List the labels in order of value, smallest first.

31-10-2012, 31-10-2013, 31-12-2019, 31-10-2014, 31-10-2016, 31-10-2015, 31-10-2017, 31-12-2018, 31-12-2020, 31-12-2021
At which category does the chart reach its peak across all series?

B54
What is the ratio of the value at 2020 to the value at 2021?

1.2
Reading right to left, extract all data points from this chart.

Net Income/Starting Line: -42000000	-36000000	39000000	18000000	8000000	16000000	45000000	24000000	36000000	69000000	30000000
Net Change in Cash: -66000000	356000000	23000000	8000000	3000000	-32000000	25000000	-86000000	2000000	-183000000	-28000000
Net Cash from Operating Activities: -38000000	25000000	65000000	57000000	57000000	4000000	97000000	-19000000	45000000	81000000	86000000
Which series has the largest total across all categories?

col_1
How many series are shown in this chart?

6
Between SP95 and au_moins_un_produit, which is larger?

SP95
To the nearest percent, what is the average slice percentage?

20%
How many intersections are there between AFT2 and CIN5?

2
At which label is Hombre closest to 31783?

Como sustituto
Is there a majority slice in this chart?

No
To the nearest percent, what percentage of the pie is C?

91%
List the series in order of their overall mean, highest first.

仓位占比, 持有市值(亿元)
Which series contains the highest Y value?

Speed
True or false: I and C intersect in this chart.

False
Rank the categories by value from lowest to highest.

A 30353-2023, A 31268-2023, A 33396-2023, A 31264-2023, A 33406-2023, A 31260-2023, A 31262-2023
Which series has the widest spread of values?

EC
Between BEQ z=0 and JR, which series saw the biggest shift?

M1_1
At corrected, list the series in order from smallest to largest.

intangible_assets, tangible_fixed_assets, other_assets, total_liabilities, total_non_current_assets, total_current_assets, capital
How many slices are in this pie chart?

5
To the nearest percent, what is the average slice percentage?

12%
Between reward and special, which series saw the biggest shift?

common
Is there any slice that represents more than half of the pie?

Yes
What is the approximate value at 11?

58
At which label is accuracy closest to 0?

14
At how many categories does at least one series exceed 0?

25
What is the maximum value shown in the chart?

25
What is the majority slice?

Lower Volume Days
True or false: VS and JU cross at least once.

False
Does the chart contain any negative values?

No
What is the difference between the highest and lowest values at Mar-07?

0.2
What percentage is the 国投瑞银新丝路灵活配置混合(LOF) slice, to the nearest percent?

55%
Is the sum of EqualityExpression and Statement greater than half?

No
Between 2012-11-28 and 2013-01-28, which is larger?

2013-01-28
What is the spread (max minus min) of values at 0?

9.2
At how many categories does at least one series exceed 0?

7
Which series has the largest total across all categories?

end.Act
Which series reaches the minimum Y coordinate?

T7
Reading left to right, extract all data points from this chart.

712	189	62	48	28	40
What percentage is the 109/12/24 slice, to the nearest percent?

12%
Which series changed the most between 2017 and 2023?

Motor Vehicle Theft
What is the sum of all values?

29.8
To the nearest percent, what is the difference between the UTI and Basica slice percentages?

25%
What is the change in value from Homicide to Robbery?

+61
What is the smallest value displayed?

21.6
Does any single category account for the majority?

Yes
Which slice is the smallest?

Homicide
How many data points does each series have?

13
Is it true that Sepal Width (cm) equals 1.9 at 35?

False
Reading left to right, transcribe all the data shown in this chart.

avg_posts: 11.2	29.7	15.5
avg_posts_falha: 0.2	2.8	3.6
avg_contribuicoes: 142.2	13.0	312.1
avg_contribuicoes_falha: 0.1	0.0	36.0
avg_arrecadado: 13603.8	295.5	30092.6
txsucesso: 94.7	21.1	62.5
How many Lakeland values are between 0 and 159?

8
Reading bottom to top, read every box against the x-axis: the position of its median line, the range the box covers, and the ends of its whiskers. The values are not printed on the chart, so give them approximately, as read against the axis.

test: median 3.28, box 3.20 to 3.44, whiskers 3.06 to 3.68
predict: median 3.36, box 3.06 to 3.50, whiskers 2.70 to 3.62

→ DESCRIPTION OF THE TASK: Please copy every one of the records above, keeping each line unchanged.

→ RESPONSE TO THE TASK:
List the labels in order of value, smallest first.

31-10-2012, 31-10-2013, 31-12-2019, 31-10-2014, 31-10-2016, 31-10-2015, 31-10-2017, 31-12-2018, 31-12-2020, 31-12-2021
At which category does the chart reach its peak across all series?

B54
What is the ratio of the value at 2020 to the value at 2021?

1.2
Reading right to left, extract all data points from this chart.

Net Income/Starting Line: -42000000	-36000000	39000000	18000000	8000000	16000000	45000000	24000000	36000000	69000000	30000000
Net Change in Cash: -66000000	356000000	23000000	8000000	3000000	-32000000	25000000	-86000000	2000000	-183000000	-28000000
Net Cash from Operating Activities: -38000000	25000000	65000000	57000000	57000000	4000000	97000000	-19000000	45000000	81000000	86000000
Which series has the largest total across all categories?

col_1
How many series are shown in this chart?

6
Between SP95 and au_moins_un_produit, which is larger?

SP95
To the nearest percent, what is the average slice percentage?

20%
How many intersections are there between AFT2 and CIN5?

2
At which label is Hombre closest to 31783?

Como sustituto
Is there a majority slice in this chart?

No
To the nearest percent, what percentage of the pie is C?

91%
List the series in order of their overall mean, highest first.

仓位占比, 持有市值(亿元)
Which series contains the highest Y value?

Speed
True or false: I and C intersect in this chart.

False
Rank the categories by value from lowest to highest.

A 30353-2023, A 31268-2023, A 33396-2023, A 31264-2023, A 33406-2023, A 31260-2023, A 31262-2023
Which series has the widest spread of values?

EC
Between BEQ z=0 and JR, which series saw the biggest shift?

M1_1
At corrected, list the series in order from smallest to largest.

intangible_assets, tangible_fixed_assets, other_assets, total_liabilities, total_non_current_assets, total_current_assets, capital
How many slices are in this pie chart?

5
To the nearest percent, what is the average slice percentage?

12%
Between reward and special, which series saw the biggest shift?

common
Is there any slice that represents more than half of the pie?

Yes
What is the approximate value at 11?

58
At which label is accuracy closest to 0?

14
At how many categories does at least one series exceed 0?

25
What is the maximum value shown in the chart?

25
What is the majority slice?

Lower Volume Days
True or false: VS and JU cross at least once.

False
Does the chart contain any negative values?

No
What is the difference between the highest and lowest values at Mar-07?

0.2
What percentage is the 国投瑞银新丝路灵活配置混合(LOF) slice, to the nearest percent?

55%
Is the sum of EqualityExpression and Statement greater than half?

No
Between 2012-11-28 and 2013-01-28, which is larger?

2013-01-28
What is the spread (max minus min) of values at 0?

9.2
At how many categories does at least one series exceed 0?

7
Which series has the largest total across all categories?

end.Act
Which series reaches the minimum Y coordinate?

T7
Reading left to right, extract all data points from this chart.

712	189	62	48	28	40
What percentage is the 109/12/24 slice, to the nearest percent?

12%
Which series changed the most between 2017 and 2023?

Motor Vehicle Theft
What is the sum of all values?

29.8
To the nearest percent, what is the difference between the UTI and Basica slice percentages?

25%
What is the change in value from Homicide to Robbery?

+61
What is the smallest value displayed?

21.6
Does any single category account for the majority?

Yes
Which slice is the smallest?

Homicide
How many data points does each series have?

13
Is it true that Sepal Width (cm) equals 1.9 at 35?

False
Reading left to right, transcribe all the data shown in this chart.

avg_posts: 11.2	29.7	15.5
avg_posts_falha: 0.2	2.8	3.6
avg_contribuicoes: 142.2	13.0	312.1
avg_contribuicoes_falha: 0.1	0.0	36.0
avg_arrecadado: 13603.8	295.5	30092.6
txsucesso: 94.7	21.1	62.5
How many Lakeland values are between 0 and 159?

8
Reading bottom to top, read every box against the x-axis: the position of its median line, the range the box covers, and the ends of its whiskers. The values are not printed on the chart, so give them approximately, as read against the axis.

test: median 3.28, box 3.20 to 3.44, whiskers 3.06 to 3.68
predict: median 3.36, box 3.06 to 3.50, whiskers 2.70 to 3.62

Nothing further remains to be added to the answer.